TIBCO Cloud™ - Proxy Agent
TIBCO Cloud™ enables apps running in the cloud to access any TCP-based on-premises resource via TIBCO Cloud - Proxy Agent. It is a proprietary, secure, point-to-point tunneling connection between on-premises computers and an app container.
Overview
TIBCO Cloud - Proxy Agent consists of an on-premises client that can be downloaded and run on the command line.
With TIBCO Cloud - Proxy Agent, on-premises services such as JDBC, FTP, or JMS can be accessed by TIBCO Cloud apps. TIBCO Cloud - Proxy Agent does not need to expose your database or service as a public Internet service, so there is no requirement to change the firewall rules or to host the TIBCO Cloud - Proxy Agent in the DMZ (Demilitarized Zone).
TIBCO Cloud - Proxy Agent uses the secure WebSocket protocol (WSS) on top of TLS as the transport layer between on-premises resources and TIBCO Cloud. The connection is initiated over HTTPS/WSS by using TLS encryption. After being established, TIBCO Cloud - Proxy Agent uses a proprietary protocol on top of a secure WebSocket connection, ensuring that the caller is authenticated.

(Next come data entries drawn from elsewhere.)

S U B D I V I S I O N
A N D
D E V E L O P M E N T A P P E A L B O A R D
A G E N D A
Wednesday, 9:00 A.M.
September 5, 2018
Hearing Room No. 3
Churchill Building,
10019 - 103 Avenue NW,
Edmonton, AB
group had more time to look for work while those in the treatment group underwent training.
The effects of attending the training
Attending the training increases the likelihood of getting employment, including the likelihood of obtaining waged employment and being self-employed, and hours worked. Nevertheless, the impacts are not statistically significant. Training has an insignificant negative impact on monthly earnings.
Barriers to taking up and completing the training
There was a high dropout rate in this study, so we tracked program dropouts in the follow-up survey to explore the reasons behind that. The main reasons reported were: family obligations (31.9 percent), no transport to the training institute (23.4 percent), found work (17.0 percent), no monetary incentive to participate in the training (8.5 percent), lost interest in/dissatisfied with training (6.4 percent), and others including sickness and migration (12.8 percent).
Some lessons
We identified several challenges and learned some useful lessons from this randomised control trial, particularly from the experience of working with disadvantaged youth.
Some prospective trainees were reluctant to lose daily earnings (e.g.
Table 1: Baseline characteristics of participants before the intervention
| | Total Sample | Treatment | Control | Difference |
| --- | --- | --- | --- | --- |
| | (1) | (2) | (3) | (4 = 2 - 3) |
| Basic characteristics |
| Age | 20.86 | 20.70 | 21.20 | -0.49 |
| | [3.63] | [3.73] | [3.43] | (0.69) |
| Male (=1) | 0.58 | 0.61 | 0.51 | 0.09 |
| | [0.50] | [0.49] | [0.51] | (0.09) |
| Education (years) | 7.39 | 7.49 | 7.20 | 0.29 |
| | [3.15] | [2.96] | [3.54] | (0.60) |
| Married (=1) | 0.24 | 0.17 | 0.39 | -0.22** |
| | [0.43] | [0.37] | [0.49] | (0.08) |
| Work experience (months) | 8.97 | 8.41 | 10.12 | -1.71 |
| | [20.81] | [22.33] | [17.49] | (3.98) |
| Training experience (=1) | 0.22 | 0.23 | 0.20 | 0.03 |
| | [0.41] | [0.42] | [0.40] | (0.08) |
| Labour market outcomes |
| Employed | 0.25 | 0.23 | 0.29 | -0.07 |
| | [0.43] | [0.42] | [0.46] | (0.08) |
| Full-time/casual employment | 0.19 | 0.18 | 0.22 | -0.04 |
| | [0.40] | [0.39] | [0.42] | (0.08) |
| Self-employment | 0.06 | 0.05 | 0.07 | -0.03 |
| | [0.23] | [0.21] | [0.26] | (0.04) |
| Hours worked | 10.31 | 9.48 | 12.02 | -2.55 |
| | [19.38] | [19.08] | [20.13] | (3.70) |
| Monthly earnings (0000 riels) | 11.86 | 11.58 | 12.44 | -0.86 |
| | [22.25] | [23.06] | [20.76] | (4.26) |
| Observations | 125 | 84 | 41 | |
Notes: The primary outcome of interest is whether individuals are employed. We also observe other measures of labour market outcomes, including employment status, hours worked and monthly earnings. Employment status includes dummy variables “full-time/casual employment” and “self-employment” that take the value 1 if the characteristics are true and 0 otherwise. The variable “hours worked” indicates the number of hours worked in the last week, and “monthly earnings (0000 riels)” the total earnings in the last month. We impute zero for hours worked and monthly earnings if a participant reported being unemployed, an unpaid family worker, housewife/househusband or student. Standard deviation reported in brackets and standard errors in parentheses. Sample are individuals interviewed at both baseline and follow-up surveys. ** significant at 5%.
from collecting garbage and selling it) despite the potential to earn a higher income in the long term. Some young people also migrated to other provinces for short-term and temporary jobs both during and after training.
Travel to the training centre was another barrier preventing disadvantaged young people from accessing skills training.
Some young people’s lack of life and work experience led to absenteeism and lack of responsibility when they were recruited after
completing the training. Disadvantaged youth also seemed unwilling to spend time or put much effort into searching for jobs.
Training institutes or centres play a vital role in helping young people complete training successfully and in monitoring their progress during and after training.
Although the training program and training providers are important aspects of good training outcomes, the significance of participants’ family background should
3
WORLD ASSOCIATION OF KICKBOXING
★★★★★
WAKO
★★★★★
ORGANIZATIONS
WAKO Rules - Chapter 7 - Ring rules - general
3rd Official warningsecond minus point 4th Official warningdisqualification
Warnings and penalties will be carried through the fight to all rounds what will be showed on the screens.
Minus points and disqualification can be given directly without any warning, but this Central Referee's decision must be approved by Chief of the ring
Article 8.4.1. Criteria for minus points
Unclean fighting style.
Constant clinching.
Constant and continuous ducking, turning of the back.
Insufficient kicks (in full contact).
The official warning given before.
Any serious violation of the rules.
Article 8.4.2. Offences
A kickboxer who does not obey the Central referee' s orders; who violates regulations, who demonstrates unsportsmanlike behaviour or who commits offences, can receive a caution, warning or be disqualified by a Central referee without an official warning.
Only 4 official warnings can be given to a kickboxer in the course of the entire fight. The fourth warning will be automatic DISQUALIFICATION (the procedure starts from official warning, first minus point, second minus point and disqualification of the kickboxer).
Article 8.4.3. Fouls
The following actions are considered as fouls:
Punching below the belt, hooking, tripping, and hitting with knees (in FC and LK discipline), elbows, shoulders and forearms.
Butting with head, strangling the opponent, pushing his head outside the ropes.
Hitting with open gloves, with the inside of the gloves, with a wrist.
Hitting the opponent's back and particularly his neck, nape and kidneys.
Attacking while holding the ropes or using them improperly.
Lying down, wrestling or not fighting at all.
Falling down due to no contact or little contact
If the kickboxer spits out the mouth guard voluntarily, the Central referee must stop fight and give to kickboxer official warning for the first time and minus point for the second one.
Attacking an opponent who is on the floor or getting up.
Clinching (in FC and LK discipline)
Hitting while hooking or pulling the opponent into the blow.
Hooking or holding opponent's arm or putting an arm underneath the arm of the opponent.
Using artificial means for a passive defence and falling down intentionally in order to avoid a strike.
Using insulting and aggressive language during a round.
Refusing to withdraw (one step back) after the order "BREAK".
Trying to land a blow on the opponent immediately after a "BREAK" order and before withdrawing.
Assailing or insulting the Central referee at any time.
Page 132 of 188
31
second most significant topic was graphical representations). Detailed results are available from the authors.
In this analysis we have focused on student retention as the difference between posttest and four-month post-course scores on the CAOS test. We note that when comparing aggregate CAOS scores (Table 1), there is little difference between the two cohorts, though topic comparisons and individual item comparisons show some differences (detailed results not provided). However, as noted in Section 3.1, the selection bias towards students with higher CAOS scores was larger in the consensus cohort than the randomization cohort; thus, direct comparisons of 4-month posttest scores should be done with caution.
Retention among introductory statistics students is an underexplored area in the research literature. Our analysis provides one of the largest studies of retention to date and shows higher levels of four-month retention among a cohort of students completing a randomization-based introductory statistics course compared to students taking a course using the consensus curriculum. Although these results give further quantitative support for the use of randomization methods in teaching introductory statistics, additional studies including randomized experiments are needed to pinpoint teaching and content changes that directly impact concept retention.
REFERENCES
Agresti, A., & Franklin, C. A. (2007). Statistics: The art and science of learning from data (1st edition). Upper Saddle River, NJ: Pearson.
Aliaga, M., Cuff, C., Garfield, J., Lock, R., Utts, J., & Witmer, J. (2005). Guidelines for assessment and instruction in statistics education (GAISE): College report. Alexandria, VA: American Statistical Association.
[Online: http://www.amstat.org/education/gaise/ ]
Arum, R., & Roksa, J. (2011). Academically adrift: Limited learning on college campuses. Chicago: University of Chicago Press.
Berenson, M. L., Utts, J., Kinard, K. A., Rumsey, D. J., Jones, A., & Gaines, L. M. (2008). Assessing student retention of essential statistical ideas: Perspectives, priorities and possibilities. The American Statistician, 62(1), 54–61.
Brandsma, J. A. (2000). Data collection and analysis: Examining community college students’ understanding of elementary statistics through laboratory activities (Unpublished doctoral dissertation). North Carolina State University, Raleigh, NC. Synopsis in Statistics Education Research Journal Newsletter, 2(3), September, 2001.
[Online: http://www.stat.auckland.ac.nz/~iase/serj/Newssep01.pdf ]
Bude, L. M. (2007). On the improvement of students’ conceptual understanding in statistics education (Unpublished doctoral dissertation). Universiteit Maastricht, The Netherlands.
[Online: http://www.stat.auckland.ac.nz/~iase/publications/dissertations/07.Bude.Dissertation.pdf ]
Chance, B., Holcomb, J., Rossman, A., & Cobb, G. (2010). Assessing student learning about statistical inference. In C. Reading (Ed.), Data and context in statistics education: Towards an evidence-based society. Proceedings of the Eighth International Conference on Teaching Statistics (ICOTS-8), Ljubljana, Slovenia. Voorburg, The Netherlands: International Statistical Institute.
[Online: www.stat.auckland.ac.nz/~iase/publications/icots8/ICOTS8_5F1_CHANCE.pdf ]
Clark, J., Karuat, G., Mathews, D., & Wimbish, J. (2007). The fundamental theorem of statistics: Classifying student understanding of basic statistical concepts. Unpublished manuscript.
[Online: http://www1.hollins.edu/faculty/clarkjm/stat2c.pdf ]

Supported Authentication Mechanism
You can connect TIBCO Cloud - Proxy Agent with TIBCO Cloud tunnel endpoints by using the AccessKey authentication, which is a TIBCO proprietary authentication mechanism. An AccessKey is composed of a pair of AccessKey Secret and AccessKey Hash. An AccessKey is required to expose the tunnel endpoints for user apps. For more information about Generating an access key, see Generating and Revoking Access Keys
Advantages
TIBCO Cloud - Proxy Agent architecture provides a number of key advantages over VPN connectivity:
-
You can connect only to on-premises or private cloud (private virtual network on the cloud) resources explicitly specified on the TIBCO Cloud - Proxy Agent command line. No other arbitrary on-premises resources can be accessed from TIBCO Cloud. Whereas with VPN connectivity, whatever is exposed by the VPN server is exposed to TIBCO Cloud.
-
You do not need service account credentials to run TIBCO Cloud - Proxy Agent. For VPN connectivity, you have to add the corporate network VPN information and credentials to TIBCO Cloud. TIBCO Cloud - Proxy Agent has more granular authentication requirements than VPN.
-
TIBCO Cloud - Proxy Agent enables secure communications without the need for you to open ports in your firewall.
-
TIBCO Cloud - Proxy Agent is lightweight, easy to install, and easy to configure with minimal technical prerequisites. The download is less than 10 MB.
-
TIBCO Cloud - Proxy Agent’s tunnels are isolated from each other. TIBCO Cloud ensures that only containers corresponding to the app associated with the specified tunnel endpoint can access the on-premises resources.
-
You can configure a single instance of TIBCO Cloud - Proxy Agent to connect to all internal (private) endpoint resources, or use multiple instances of TIBCO Cloud - Proxy Agent to connect to each individual resource.
TIBCO Cloud - Proxy Agent provides the following operational benefits:
-
Application Scaling: If you scale down a TIBCO Cloud app with active tunnel connections, the tunnel connections for the deleted instances (app docker containers) are automatically terminated. Similarly, when you scale up an app, the TIBCO Cloud - Proxy Agent process automatically discovers the new app instance and a new tunnel connection is established for the new container.
-
High Availability (HA): TIBCO Cloud - Proxy Agent is designed to work in HA mode. You can establish multiple tunnel connections simultaneously by starting multiple TIBCO Cloud - Proxy Agent processes, ideally on different machines located at different physical locations, and connecting to the same endpoint. When a given on-premises resource is reachable by more than one tunnel, the first tunnel, in the order of connection, is used, and all others are in standby mode, ready to be used if the first tunnel fails.
-
Fault Tolerance (FT): When a tunnel connection fails, for example, due to temporary network errors, the TIBCO Cloud - Proxy Agent process attempts to reconnect periodically. If TIBCO Cloud - Proxy Agent was started in HA mode (see above), the first available standby tunnel becomes the active tunnel. When the initial tunnel connection is re-established, the new connection becomes a new standby tunnel.
After you configure TIBCO Cloud - Proxy Agent, a secret key is saved in a configuration profile file located in a directory named tibtunnel
in the home directory of the current user unless the option--config-dir
is used to specify a different location. Therefore, to avoid security breaches, you must restrict access to this configured directory.